■ Required work ■
Whenever a line below holds the word "true", count it; then give the total and nothing else.

■ Working data ■

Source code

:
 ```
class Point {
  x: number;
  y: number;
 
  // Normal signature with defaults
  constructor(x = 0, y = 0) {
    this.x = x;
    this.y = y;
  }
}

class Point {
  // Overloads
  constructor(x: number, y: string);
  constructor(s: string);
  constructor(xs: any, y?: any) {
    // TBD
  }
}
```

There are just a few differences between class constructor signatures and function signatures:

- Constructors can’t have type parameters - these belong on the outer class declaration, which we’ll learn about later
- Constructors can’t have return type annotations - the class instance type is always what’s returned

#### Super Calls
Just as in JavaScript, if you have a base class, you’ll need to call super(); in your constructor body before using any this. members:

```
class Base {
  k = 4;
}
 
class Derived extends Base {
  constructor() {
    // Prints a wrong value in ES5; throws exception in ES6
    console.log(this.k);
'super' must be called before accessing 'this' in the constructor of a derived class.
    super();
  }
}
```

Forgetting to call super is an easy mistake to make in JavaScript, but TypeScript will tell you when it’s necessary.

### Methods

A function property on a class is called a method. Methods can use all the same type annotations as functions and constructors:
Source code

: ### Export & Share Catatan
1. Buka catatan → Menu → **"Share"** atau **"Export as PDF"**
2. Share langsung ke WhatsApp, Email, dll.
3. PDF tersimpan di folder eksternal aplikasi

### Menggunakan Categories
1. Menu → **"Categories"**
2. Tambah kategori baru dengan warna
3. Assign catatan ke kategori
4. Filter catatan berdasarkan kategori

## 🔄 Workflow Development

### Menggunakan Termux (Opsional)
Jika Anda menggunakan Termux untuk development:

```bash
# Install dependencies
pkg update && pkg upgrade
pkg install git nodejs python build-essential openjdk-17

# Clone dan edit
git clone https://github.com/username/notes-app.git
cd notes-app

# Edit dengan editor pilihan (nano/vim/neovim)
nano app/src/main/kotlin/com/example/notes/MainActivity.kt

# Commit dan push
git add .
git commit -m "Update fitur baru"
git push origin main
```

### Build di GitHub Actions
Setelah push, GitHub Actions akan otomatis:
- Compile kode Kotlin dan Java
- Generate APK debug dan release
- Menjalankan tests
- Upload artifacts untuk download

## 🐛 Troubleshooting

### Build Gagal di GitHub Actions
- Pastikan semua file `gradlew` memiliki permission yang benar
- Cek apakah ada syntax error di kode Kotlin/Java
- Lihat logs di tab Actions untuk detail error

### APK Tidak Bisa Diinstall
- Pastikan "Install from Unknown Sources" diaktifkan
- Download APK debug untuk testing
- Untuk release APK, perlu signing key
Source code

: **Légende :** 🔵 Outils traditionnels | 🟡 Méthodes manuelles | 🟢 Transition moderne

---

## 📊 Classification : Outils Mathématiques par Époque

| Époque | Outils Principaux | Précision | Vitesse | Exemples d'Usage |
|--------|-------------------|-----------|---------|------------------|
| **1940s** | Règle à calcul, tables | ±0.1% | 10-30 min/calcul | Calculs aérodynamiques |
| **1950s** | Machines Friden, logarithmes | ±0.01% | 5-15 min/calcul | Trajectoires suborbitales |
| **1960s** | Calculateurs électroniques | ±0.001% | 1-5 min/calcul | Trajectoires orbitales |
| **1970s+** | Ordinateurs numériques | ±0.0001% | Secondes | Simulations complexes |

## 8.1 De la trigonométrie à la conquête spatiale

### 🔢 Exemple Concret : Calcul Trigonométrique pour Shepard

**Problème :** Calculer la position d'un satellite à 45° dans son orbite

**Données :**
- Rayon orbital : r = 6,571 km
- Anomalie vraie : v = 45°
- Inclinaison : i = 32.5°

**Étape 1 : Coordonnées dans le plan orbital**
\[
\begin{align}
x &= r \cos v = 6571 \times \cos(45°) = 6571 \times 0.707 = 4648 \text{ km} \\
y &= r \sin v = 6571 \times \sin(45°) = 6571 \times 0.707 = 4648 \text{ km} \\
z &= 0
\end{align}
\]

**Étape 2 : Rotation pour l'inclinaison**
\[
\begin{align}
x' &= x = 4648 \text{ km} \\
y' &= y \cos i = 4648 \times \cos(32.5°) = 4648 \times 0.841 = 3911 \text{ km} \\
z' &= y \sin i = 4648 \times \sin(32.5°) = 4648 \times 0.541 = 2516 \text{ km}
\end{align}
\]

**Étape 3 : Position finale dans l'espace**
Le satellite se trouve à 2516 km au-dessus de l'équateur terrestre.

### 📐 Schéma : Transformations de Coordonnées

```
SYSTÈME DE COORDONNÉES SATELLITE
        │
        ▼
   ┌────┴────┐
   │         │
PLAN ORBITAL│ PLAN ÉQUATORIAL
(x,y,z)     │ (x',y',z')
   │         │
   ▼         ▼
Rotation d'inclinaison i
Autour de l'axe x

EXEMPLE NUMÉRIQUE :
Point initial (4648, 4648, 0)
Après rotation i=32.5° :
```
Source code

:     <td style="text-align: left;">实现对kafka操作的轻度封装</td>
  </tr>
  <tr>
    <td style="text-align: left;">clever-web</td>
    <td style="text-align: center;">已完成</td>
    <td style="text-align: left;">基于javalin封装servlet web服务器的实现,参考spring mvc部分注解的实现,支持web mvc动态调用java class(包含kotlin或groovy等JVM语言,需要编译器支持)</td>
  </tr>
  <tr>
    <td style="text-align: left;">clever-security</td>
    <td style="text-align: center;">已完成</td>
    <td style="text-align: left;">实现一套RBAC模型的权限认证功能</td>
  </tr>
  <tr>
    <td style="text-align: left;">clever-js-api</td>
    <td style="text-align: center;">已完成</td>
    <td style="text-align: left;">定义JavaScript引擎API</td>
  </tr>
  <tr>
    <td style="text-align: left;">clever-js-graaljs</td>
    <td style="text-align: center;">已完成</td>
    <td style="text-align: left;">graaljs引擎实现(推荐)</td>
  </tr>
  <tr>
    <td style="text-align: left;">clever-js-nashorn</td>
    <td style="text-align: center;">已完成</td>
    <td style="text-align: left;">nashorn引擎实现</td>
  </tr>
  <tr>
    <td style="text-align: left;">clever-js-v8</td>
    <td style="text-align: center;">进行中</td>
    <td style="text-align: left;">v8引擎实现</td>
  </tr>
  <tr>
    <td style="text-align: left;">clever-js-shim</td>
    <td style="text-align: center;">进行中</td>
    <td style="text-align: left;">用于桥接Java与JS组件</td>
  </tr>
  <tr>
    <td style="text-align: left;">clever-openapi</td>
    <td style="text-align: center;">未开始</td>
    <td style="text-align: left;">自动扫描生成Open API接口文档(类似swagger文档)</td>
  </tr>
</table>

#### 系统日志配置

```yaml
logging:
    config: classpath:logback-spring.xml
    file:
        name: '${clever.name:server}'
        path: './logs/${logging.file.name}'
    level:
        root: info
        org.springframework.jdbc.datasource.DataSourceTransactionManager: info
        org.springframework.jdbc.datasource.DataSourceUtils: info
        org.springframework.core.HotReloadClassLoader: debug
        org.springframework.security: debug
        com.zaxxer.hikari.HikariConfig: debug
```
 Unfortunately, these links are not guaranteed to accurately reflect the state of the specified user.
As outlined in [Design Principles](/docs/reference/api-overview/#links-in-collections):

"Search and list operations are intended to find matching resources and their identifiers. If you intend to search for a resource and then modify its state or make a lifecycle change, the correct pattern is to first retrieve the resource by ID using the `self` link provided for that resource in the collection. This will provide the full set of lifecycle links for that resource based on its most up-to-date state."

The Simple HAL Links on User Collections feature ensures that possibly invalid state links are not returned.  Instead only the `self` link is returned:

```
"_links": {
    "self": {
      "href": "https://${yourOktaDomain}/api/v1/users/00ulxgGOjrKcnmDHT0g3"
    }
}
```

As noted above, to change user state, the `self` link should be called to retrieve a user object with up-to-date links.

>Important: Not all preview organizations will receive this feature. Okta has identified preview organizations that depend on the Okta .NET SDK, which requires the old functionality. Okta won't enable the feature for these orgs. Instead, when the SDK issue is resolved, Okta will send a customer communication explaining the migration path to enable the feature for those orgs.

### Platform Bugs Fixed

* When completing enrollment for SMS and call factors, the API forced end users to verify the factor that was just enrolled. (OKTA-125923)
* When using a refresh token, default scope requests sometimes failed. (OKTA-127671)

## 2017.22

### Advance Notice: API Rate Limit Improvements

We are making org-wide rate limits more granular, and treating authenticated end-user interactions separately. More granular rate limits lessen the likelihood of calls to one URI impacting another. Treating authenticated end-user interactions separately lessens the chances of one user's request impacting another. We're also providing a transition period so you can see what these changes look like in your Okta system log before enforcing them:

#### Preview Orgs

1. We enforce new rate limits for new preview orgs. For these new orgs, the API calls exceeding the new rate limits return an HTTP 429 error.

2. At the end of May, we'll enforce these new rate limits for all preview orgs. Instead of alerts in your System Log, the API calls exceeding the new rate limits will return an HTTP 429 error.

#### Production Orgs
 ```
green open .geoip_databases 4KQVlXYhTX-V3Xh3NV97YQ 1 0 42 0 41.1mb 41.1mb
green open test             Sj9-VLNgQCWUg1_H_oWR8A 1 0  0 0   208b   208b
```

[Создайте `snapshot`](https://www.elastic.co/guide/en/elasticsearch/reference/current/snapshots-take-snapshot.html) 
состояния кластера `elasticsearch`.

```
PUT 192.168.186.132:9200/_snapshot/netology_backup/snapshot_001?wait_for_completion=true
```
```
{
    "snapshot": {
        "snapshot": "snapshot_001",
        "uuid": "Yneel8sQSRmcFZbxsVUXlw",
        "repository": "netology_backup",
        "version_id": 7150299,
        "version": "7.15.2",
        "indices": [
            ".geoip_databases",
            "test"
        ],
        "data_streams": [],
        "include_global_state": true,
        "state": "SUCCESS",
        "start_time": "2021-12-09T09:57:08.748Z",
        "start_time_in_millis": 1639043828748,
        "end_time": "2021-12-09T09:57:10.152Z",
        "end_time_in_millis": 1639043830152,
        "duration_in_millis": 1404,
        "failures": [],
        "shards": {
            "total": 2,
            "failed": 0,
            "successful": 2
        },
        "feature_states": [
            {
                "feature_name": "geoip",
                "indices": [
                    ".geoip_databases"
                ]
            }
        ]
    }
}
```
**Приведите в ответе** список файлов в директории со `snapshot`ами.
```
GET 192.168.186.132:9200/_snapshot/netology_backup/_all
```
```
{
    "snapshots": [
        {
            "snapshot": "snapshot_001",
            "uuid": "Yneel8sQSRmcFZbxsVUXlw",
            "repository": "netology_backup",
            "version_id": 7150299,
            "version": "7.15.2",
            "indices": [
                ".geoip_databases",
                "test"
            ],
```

■ Task solution ■
2